Conscience Protection for Health Care Workers

The rights of doctors, nurses and other medical personnel who do not want to be involved in abortion and sterilization procedures for religious or moral reasons would get a boost under new rules proposed by the U.S. Department of Health and Human Services. Announced Aug. 21, the regulations are designed to increase awareness of three laws already on the books, the first dating to 1973, regarding conscience protection for health care workers. Hospitals and other health care institutions that receive federal funds would be covered by the regulations as well. “The proposed regulations are absolutely essential,” said Deirdre McQuade, assistant director for policy and communications in the Office of Pro-Life Activities of the U.S. Conference of Catholic Bishops. “These regulations are implementing long-standing laws on the books. They’re not expanding those laws, they’re not changing them, they’re not introducing new material except to raise awareness about their existence.” The rules would cover a wide range of activities, from full-scale participation in a procedure to the cleaning of instruments afterward, McQuade explained.

Bishops: Pelosi Misrepresented Abortion Teaching

The chairmen of the U.S. bishops’ pro-life and doctrine committees criticized House Speaker Nancy Pelosi, saying she “misrepresented the history and nature of the authentic teaching of the Catholic Church on abortion” in a nationally televised interview Aug. 24.

Pelosi, (D-Calif.,) who is Catholic, said in an appearance that day on NBC’s “Meet the Press” that church leaders for centuries had not been able to agree on when life begins.

An Aug. 25 statement by Cardinal Justin Rigali of Philadelphia and Bishop William E. Lori of Bridgeport, Conn., said the church since the first century “has affirmed the moral evil of every abortion.”

“The teaching has not changed and remains unchangeable,” the statement said. “Direct abortion, that is to say, abortion willed either as an end or a means, is gravely contrary to the moral law.”

The statement recalled how in the Middle Ages “uninformed and inadequate theories” about the development of a child in a mother’s womb led some theologians to suggest that human life capable of receiving an immortal soul may not exist until a few weeks into pregnancy.

“While in canon law these theories led to a distinction in penalties between very early and later abortions, the church’s moral teaching never justified or permitted abortion at any stage of development,” the church leaders said.

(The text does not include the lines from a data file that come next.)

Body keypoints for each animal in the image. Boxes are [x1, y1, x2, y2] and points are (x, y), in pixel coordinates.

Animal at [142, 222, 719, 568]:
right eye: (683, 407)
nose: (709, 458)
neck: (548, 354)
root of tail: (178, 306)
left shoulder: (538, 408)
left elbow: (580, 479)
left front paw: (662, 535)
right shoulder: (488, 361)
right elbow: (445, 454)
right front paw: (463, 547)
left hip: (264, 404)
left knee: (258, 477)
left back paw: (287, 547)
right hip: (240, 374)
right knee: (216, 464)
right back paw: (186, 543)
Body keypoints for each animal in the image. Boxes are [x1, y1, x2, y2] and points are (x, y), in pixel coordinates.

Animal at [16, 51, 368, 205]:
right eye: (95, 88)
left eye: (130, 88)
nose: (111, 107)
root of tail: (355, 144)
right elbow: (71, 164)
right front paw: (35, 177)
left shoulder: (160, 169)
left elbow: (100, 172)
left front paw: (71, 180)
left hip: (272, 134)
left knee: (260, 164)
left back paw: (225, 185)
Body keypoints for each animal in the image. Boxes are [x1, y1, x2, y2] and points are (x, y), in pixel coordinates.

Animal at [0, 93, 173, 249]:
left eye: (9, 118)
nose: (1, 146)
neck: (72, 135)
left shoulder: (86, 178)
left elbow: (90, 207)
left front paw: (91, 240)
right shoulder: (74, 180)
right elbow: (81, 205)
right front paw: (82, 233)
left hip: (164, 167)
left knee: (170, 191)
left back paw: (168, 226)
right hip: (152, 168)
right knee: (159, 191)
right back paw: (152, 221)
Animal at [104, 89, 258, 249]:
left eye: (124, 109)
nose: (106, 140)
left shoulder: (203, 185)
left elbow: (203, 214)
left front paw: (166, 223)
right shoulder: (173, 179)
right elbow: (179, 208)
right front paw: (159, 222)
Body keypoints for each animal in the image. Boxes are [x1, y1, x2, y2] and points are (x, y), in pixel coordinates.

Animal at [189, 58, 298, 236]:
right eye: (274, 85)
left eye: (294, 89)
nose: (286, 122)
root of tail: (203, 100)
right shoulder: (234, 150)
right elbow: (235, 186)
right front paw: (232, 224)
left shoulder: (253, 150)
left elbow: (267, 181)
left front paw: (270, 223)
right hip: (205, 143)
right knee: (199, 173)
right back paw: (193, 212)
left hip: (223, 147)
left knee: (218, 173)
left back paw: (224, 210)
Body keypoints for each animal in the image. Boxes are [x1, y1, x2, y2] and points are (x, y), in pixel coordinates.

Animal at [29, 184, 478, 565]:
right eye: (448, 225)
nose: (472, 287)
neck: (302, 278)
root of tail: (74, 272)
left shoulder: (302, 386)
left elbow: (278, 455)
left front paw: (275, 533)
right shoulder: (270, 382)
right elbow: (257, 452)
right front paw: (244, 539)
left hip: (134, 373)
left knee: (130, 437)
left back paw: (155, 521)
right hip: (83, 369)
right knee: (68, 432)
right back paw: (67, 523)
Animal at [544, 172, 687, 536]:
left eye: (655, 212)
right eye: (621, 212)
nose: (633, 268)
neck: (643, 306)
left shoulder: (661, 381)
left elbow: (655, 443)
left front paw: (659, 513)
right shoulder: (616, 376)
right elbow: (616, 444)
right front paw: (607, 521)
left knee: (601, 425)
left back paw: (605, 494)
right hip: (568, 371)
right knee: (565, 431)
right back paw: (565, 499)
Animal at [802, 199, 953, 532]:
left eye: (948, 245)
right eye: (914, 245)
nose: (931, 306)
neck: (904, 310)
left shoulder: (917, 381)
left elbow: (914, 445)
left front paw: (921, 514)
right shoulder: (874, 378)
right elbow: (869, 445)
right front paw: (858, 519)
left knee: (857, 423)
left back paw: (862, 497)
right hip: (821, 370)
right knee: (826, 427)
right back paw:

However, they added, scientists discovered more than 150 years ago that a new human life begins with the union of sperm and egg, making such a biological theory obsolete.

“In keeping with this modern understanding, the church teaches that from the time of conception (fertilization), each member of the human species must be given the full respect due to a human person, beginning with the respect for the fundamental right to life,” Cardinal Rigali and Bishop Lori concluded.

Citing the U.S. Supreme Court’s decision in Roe v. Wade, Pelosi said specific considerations must be undertaken during each trimester of a child’s development before an abortion can be performed. “This isn’t about abortion on demand. It’s about careful, careful consideration of all factors...that a woman has to make with her doctor and her God,” she told Brokaw.